Once the kick has been completed, the student’s feet and legs should close together and be as straight as possible to be in the perfect streamline position. This will help the swimmer glide further before they set up for their next kick.
3. Use a Float
When you finally get in the water, do not dump your students in the deep end (figuratively or literally). What I mean here is, don’t try to get them to do both the arm and leg movements at the same time. Teach these parts separately and bring them together only when the swimmer is competent with both.
Instead, whilst they’re practicing their breaststroke kick in the water, give them a float on to. This should be held just in front of the face to help them balance, as well as to prevent them from being tempted to use their arms to help them. This way, they can concentrate fully on their kicking form.
Floats vs Woggles
Note here that I said to use a float. Whilst you might be tempted to use a woggle instead, I’d personally caution against it as they can often cause what I call “woggle burn” and aren’t pleasant for the swimmer or you as the instructor.
Practice the four elements of the kick on their own first, using the float in the water, and then bring it all together. Remember, practice makes perfect, so don’t be afraid to get them to do repeated laps of a certain part of the pool to get it right.
What Are Common Breaststroke Kick Mistakes?
On the topic of mistakes, by far the most common breaststroke kick mistakes I see are:
- Bringing your knees up too far (eg. up to the chest)
- Not pointing your feet outwards
- Kicking with too wide knees
- Breaking the surface with your heels
- Having an incomplete kick
If you notice one of your students doing any of these, the first thing to do is to point it out to them. If this doesn’t work, try working with the swimmer one-on-one to fix it, if you can (and with parental permission), get in the water and use your hands to guide the motion as you walk it through with them.
What Makes a Good Breaststroke Kick?
A good, and by that I mean strong, breaststroke kick includes all of the following:
- Knees spaced a hip and half’s distance away
- Bringing your feet to your bottom
- A fast whipping motion
- Feet pointing outwards
Count Does And Doesn’t Matter
For many more advanced swimmers, especially those looking to get into competition swimming, they think that speed is all about doing the most amount of kicks. And whilst that does work, it’s both tiring and leads to sloppy kicks, which slow you down rather than speed you up.

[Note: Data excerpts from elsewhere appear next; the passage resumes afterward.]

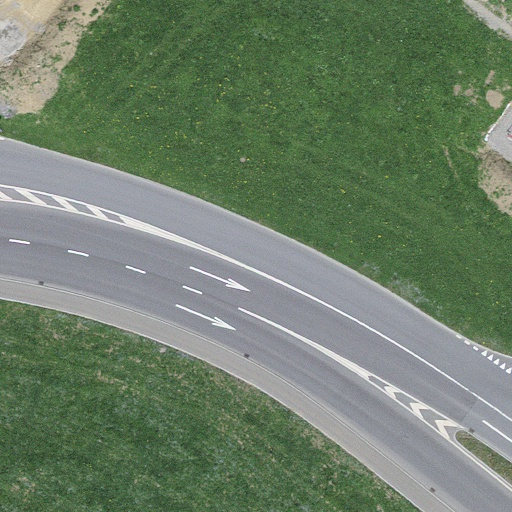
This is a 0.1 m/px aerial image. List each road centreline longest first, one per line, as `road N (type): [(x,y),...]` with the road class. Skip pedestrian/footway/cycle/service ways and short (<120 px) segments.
road 1 (primary): [(197,267),(266,345),(381,422),(493,511)]
road 2 (secondary): [(197,267),(403,351),(511,422)]
road 3 (secondary): [(0,208),(197,267)]
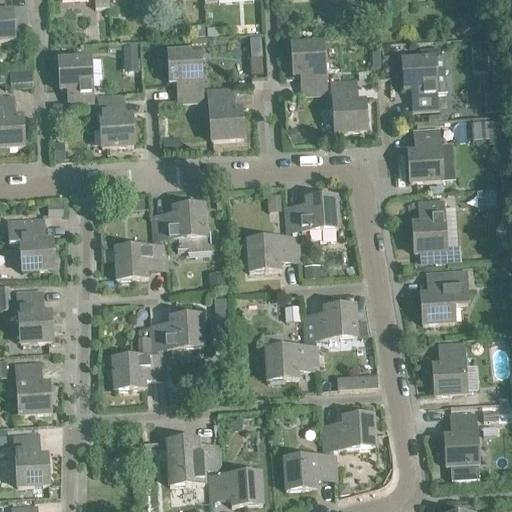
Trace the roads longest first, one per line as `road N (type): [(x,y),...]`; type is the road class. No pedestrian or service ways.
road 1 (residential): [(276,173),(84,183)]
road 2 (residential): [(374,287),(355,179),(342,170),(276,173)]
road 3 (residential): [(266,22),(276,173)]
road 4 (residential): [(214,413),(77,421)]
road 5 (residential): [(81,303),(84,183)]
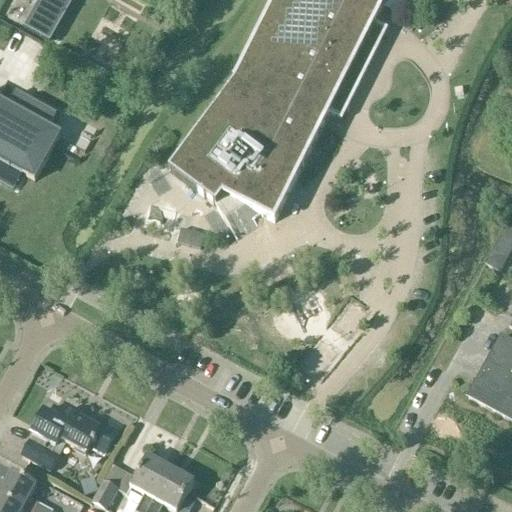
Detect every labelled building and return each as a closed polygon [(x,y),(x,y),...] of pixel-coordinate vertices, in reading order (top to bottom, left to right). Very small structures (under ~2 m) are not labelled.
[(75,0),(27,0),(30,1),(31,0),(40,0),(23,31),(50,46),(75,0)] [(278,0),(236,85),(169,175),(216,210),(225,224),(245,211),(260,218),(274,225),(330,116),(341,121),(385,34),(374,28),(380,15),(381,13),(390,0),(278,0)] [(0,164),(32,182),(35,184),(59,139),(48,133),(56,119),(16,97),(8,111),(0,106),(0,164)] [(485,267),(499,275),(511,251),(511,232),(507,229),(485,267)] [(204,239),(181,233),(177,246),(200,253),(204,239)] [(473,392),(468,401),(511,424),(511,324),(510,329),(509,330),(511,331),(511,345),(501,340),(473,392)] [(96,432),(64,415),(59,423),(44,415),(31,439),(42,444),(39,449),(30,445),(22,461),(50,476),(65,447),(86,459),(91,449),(105,457),(117,435),(100,425),(96,432)] [(137,511),(149,511),(171,473),(148,460),(130,492),(144,500),(137,511)] [(171,473),(149,511),(161,511),(162,510),(166,511),(179,511),(186,501),(194,486),(171,473)] [(0,499),(23,511),(47,511),(29,502),(35,490),(12,477),(0,499)] [(108,511),(118,493),(103,485),(91,507),(100,511),(108,511)] [(23,511),(0,499),(0,511),(23,511)] [(189,511),(193,505),(186,501),(179,511),(189,511)]
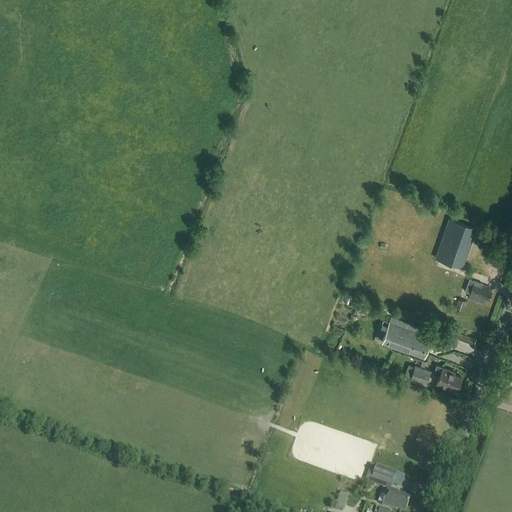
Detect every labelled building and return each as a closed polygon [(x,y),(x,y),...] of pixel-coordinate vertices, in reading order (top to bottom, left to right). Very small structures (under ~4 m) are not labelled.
[(434,258),(462,268),(476,228),(449,218),(434,258)] [(469,293),(468,297),(483,303),(485,298),(489,300),(492,291),(489,289),(488,288),(489,286),(469,279),(464,291),(469,293)] [(357,298),(355,303),(368,308),(368,307),(382,311),(384,307),(357,298)] [(455,308),(464,311),(467,301),(458,299),(455,308)] [(429,337),(432,329),(425,326),(424,328),(391,316),(382,341),(423,356),(430,337),(429,337)] [(444,334),(474,345),(476,339),(446,328),(444,334)] [(426,385),(431,371),(415,365),(410,379),(426,385)] [(456,389),(461,377),(454,374),(455,372),(436,365),(433,374),(438,376),(436,383),(448,387),(448,386),(456,389)] [(376,465),(371,479),(392,486),(397,472),(376,465)] [(383,504),(382,505),(396,510),(396,509),(403,511),(404,511),(410,498),(397,494),(398,492),(391,489),(388,488),(383,504)] [(338,505),(345,507),(350,495),(342,492),(338,505)]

Instead, you should still teach your students speed, but the speed of your (properly done) kicks. Remember, the majority of the power comes from the kick, so the faster it is, the more powerful it will be.
The best way to do this is through a mock race between your students, and watch each of them. Those that do it well and fast should race each other to practice, whilst you should work in the water, one-on-one (if possible) or in small groups with those that get it wrong.
A lot of coaches, even the most experienced ones, often forget to emphasize the role breathing can take when teaching breaststroke kicks. In particular, breathing can help with timing, which might help some of your more picky swimmers.
Try to teach it as a fluid in-out motion. Teach them to breathe in at the same time they are beginning to draw their legs inwards, and breathe out once they’ve completed the motion.
For more advanced swimmers, teaching them to take shallow(er) breaths will help them be more streamlined, as when combined with them submerging their head during the re-entry phase of the entire stroke, will make them glide much further.
How to Teach Breaststroke Kick – The Bottom Line
Teaching any new swimming technique can be easy as long as you break things down and take your time to correct any mistakes before they become bad habits. Don’t be afraid to spread your practice over a few sessions, especially if a student is struggling with a particular element. And, remember to always emphasise good form and breathing!